▸ **Work order**
Search the data for the word "front" and copy every line where it occurs.
START Data for this task
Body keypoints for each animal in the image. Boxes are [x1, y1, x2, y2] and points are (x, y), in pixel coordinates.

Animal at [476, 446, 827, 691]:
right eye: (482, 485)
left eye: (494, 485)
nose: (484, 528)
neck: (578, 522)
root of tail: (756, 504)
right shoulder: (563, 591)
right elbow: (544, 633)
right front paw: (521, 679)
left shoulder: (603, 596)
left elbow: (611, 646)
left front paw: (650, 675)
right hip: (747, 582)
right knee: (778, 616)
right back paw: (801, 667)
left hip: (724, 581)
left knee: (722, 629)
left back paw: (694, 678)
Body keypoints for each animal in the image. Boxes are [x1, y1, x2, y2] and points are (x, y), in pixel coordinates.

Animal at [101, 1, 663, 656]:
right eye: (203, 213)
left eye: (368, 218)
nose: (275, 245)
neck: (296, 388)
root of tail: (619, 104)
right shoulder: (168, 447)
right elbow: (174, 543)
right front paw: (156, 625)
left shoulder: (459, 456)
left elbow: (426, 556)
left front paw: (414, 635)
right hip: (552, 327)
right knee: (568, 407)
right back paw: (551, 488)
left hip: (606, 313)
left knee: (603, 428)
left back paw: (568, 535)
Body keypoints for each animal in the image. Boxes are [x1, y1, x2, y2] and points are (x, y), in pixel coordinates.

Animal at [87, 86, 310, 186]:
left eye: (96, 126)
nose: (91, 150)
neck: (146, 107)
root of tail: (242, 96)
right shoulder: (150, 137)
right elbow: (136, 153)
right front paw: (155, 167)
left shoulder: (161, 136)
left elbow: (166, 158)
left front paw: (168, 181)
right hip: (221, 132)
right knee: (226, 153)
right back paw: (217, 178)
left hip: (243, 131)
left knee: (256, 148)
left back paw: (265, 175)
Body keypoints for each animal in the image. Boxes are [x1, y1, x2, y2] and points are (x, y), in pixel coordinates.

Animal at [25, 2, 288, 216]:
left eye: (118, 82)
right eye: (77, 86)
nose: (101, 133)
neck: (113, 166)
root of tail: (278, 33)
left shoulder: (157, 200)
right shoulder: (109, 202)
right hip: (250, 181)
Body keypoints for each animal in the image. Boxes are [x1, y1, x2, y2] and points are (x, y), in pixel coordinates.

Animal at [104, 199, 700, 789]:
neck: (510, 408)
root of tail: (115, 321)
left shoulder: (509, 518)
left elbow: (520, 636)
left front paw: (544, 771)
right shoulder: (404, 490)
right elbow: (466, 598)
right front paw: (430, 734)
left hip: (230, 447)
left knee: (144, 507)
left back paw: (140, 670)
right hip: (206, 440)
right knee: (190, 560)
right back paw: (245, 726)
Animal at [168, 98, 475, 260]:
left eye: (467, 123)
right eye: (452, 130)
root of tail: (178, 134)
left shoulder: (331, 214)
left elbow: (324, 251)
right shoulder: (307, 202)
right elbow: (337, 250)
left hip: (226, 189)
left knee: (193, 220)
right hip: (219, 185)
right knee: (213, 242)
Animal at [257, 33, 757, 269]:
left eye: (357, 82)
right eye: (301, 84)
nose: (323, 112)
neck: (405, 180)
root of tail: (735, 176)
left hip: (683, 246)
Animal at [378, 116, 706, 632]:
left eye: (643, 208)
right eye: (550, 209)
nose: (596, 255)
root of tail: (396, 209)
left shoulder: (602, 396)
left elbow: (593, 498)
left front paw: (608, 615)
END Data for this task
▸ **Output of the exercise**
right front paw: (521, 679)
left front paw: (650, 675)
right front paw: (156, 625)
left front paw: (414, 635)
right front paw: (155, 167)
left front paw: (168, 181)
left front paw: (544, 771)
right front paw: (430, 734)
left front paw: (608, 615)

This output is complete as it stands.